Generating novel molecules to satisfy specific properties is a challenging task in modern drug discovery, which requires the optimization of a specific objective based on satisfying chemical rules. Herein, we aim to optimize the properties of a specific molecule to satisfy the specific properties of the generated molecule. The Matched Molecular Pairs (MMPs), which contain the source and target molecules, are used herein, and logD and solubility are selected as the optimization properties. The main innovative work lies in the calculation related to a specific transformer from the perspective of a matrix dimension. Threshold intervals and state changes are then used to encode logD and solubility for subsequent tests. During the experiments, we screen the data based on the proportion of heavy atoms to all atoms in the groups and select 12 365, 1503, and 1570 MMPs as the training, validation, and test sets, respectively. Transformer models are compared with the baseline models with respect to their abilities to generate molecules with specific properties. Results show that the transformer model can accurately optimize the source molecules to satisfy specific properties.

查看原文本刊更多论文

分子生成和使用变压器模型优化分子特性

生成满足特定性质的新型分子是现代药物发现中一项具有挑战性的任务，它需要在满足化学规则的基础上优化特定目标。在这里，我们的目标是优化特定分子的特性，以满足生成分子的特定特性。这里使用的是包含源分子和目标分子的匹配分子对（MMPs），并选择对数密度（logD）和溶解度（solubility）作为优化属性。主要的创新工作在于从矩阵维度的角度计算特定转换器的相关数据。然后，利用阈值区间和状态变化对 logD 和溶解度进行编码，以便进行后续测试。在实验过程中，我们根据各组中重原子占所有原子的比例来筛选数据，并分别选择 12 365、1503 和 1570 个 MMP 作为训练集、验证集和测试集。在生成具有特定性质的分子的能力方面，将变换器模型与基线模型进行了比较。结果表明，变换器模型可以准确地优化源分子以满足特定属性。

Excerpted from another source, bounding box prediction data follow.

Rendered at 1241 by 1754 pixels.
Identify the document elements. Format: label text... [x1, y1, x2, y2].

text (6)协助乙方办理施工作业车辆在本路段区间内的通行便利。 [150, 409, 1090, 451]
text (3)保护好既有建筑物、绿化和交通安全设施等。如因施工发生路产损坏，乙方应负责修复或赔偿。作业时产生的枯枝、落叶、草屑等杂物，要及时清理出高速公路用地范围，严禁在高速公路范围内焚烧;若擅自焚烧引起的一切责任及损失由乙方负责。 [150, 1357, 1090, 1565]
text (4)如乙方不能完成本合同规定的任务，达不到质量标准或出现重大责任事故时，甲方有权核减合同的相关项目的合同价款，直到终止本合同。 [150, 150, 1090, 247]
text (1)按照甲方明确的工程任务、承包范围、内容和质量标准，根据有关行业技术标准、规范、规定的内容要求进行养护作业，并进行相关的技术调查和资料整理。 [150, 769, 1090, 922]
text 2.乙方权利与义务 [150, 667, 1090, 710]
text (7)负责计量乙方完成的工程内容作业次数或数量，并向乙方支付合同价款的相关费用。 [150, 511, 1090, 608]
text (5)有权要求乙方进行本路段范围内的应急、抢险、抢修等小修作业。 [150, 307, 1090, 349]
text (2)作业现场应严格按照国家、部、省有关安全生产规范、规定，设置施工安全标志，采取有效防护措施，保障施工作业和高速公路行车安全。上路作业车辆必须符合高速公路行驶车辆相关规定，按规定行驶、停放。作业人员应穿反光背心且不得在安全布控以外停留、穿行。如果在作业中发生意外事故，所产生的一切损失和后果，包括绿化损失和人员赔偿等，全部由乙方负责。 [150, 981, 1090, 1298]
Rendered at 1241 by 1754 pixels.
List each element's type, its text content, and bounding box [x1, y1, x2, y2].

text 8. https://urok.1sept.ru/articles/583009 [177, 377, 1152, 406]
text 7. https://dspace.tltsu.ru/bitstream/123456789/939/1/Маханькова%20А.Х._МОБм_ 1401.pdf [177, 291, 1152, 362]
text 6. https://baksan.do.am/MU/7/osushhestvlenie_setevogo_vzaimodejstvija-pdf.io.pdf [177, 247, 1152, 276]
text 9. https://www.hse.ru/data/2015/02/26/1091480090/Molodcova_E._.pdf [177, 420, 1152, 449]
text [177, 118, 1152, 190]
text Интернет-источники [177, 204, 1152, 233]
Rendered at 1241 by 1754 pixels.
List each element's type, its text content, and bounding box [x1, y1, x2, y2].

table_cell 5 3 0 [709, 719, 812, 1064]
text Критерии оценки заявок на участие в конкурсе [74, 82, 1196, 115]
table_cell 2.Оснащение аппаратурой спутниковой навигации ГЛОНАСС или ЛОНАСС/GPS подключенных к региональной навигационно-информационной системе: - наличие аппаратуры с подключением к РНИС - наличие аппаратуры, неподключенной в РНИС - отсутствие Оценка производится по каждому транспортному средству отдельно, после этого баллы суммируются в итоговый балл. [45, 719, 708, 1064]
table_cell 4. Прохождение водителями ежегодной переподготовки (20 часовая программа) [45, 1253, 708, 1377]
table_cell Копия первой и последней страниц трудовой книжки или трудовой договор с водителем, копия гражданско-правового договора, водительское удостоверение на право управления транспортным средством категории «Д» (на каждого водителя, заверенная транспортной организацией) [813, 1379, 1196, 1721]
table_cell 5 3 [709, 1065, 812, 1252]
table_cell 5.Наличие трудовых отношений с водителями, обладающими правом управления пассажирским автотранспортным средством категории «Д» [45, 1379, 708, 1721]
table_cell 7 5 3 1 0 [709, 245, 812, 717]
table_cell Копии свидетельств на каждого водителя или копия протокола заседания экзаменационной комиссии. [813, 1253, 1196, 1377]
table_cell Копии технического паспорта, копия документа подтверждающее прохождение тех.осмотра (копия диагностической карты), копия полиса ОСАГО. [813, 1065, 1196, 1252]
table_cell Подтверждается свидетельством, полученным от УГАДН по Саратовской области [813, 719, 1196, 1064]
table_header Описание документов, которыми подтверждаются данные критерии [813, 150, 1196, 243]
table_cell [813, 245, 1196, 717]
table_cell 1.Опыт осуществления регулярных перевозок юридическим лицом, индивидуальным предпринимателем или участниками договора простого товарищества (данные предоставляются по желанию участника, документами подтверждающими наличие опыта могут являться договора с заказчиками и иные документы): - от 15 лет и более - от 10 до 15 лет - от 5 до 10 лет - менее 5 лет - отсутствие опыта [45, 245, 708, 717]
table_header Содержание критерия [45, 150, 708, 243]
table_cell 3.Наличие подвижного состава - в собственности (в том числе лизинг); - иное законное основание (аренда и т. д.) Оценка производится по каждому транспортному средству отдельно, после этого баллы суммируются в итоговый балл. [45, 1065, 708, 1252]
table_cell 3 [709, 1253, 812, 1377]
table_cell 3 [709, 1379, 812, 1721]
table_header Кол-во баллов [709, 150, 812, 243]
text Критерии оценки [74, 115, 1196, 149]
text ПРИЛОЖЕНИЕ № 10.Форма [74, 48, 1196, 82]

本文章由计算机程序翻译，如有差异，请以英文原文为准。

求助全文

约1分钟内获得全文求助全文

来源期刊

Big Data Mining and Analytics Computer Science-Computer Science Applications

CiteScore

20.90

自引率

2.20%

发文量

期刊介绍： Big Data Mining and Analytics, a publication by Tsinghua University Press, presents groundbreaking research in the field of big data research and its applications. This comprehensive book delves into the exploration and analysis of vast amounts of data from diverse sources to uncover hidden patterns, correlations, insights, and knowledge. Featuring the latest developments, research issues, and solutions, this book offers valuable insights into the world of big data. It provides a deep understanding of data mining techniques, data analytics, and their practical applications. Big Data Mining and Analytics has gained significant recognition and is indexed and abstracted in esteemed platforms such as ESCI, EI, Scopus, DBLP Computer Science, Google Scholar, INSPEC, CSCD, DOAJ, CNKI, and more. With its wealth of information and its ability to transform the way we perceive and utilize data, this book is a must-read for researchers, professionals, and anyone interested in the field of big data analytics.